Kinetic phase diagram for a binary system near the transition to diffusionless solidification

TL;DR

This paper develops an analytical kinetic phase diagram for binary systems near diffusionless solidification, considering local nonequilibrium effects and interface velocity modes, revealing a possible temperature maximum at high velocities.

Contribution

It introduces a new analytical expression for the temperature-velocity response function without relying on equilibrium phase diagrams, accounting for drag effects at high interface velocities.

Findings

Identification of a local interface temperature maximum at V = V_D due to drag effects.

Analytical derivation of the kinetic phase diagram in the nonequilibrium regime.
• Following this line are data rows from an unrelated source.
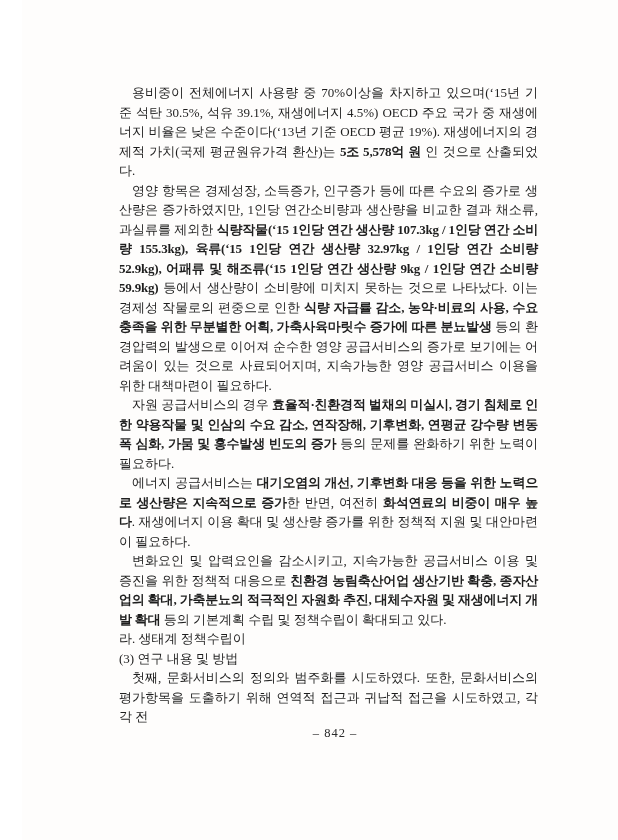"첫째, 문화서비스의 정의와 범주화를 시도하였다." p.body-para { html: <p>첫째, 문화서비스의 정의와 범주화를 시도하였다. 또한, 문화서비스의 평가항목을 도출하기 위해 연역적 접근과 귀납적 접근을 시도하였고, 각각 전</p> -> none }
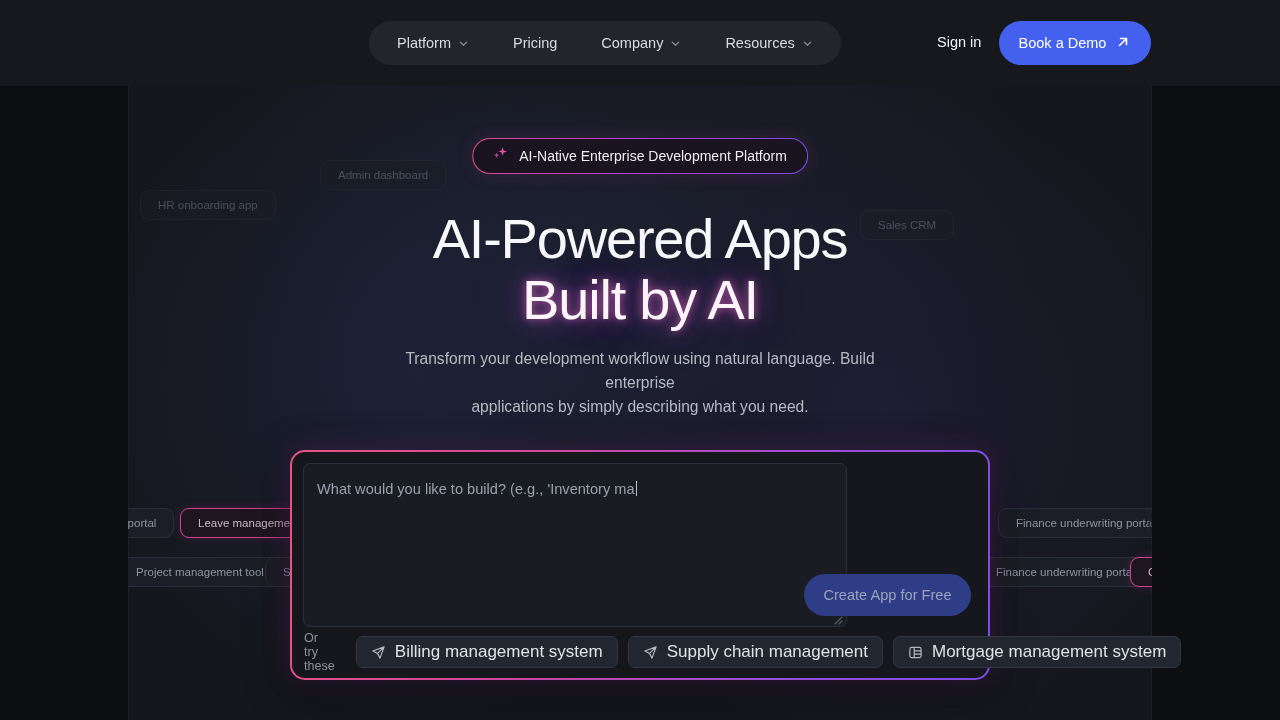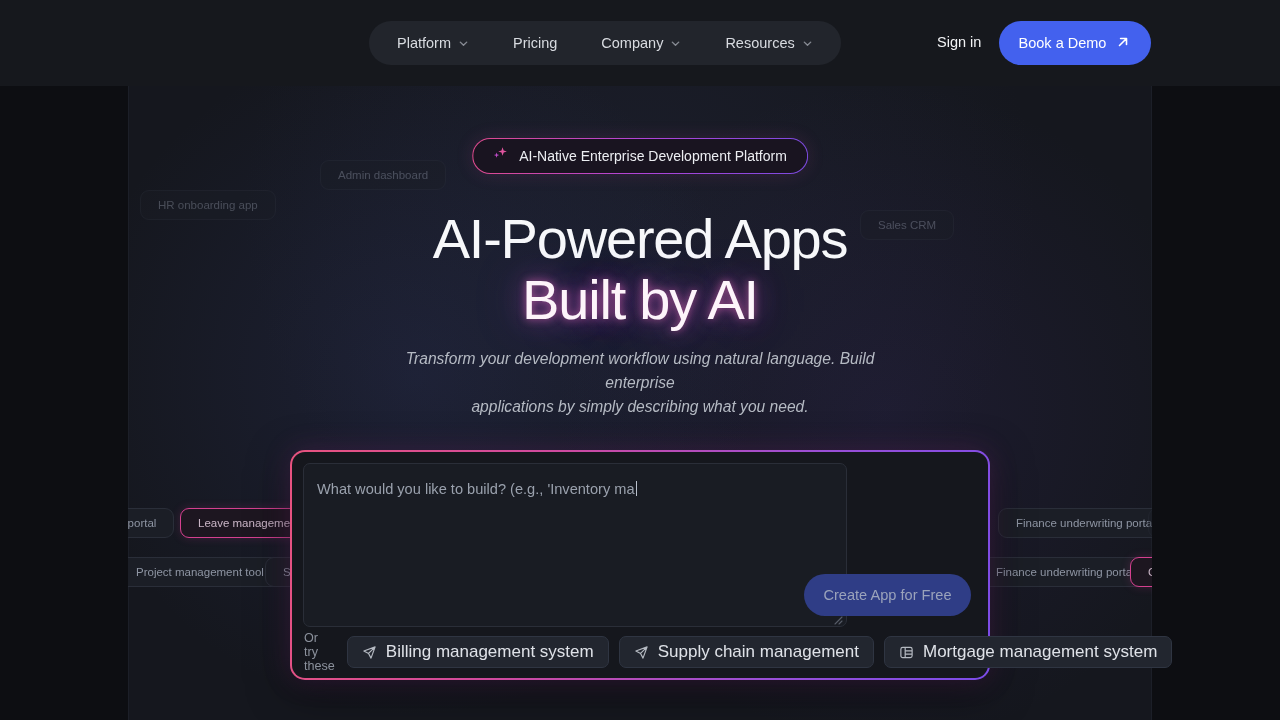"Transform your development workflow" .hero-sub { font-style: italic -> none }
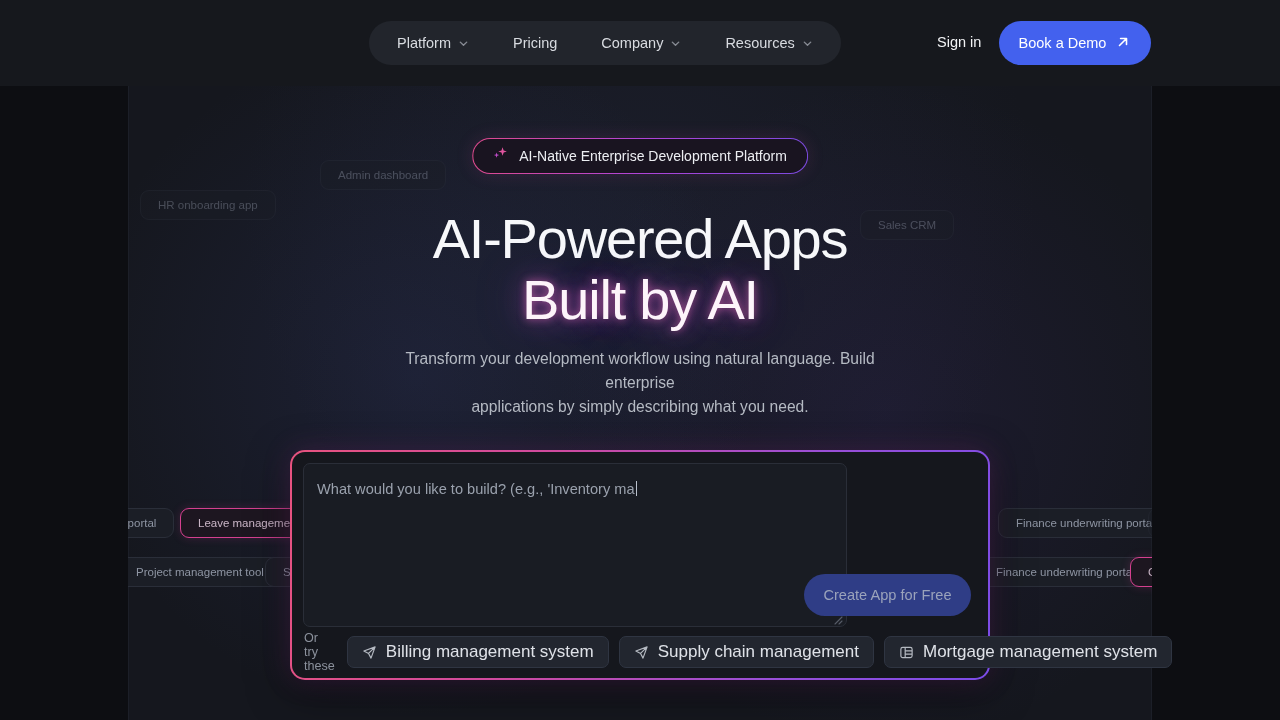"Or try these" .try-row { gap: 11px -> 20px }
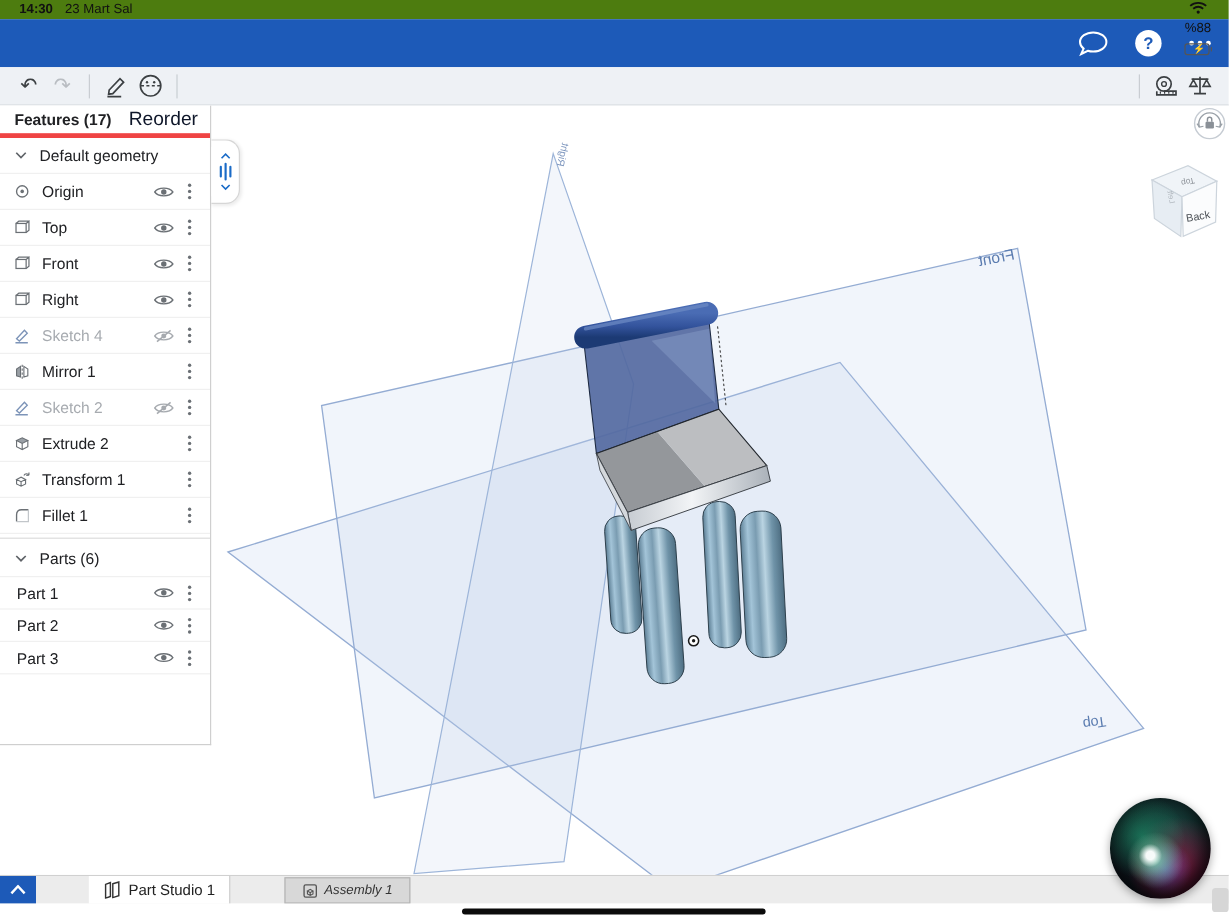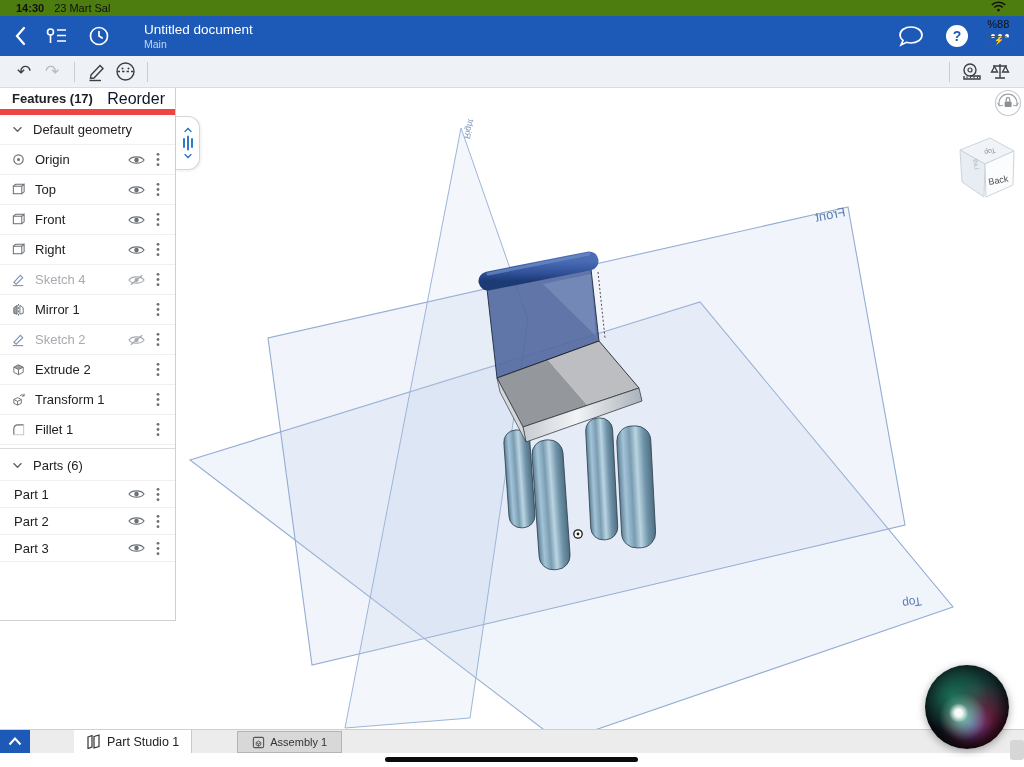"Untitled document" div.left { html: <div> <button> <svg> <path></path> </svg> </button> <button> <svg> <circle></circle> <path></path> <path></path> </svg> </button> <button> <svg> <circle></circle> <path></path> </svg> </button> <div> <div>Untitled document</div> <div>Main</div> </div> </div> -> none }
Analysis of interface movement modes with and without drag effects.

Abstract

The rapid solidification of a binary mixture in the region of the interface velocities $V$ close to the diffusion speed in the bulk of the liquid phase $V_D$ is considered within the framework of the local nonequilibrium approach. In this high-speed region the derivation of the analytical expression for the response function "temperature-velocity" representing kinetic phase diagram is given without using the concept of the equilibrium phase diagram. The modes of movement of the interface both without and with the drag effect are analyzed. It is shown that the drag effect can be accompanied by a local interface temperature maximum at $V = V_D$.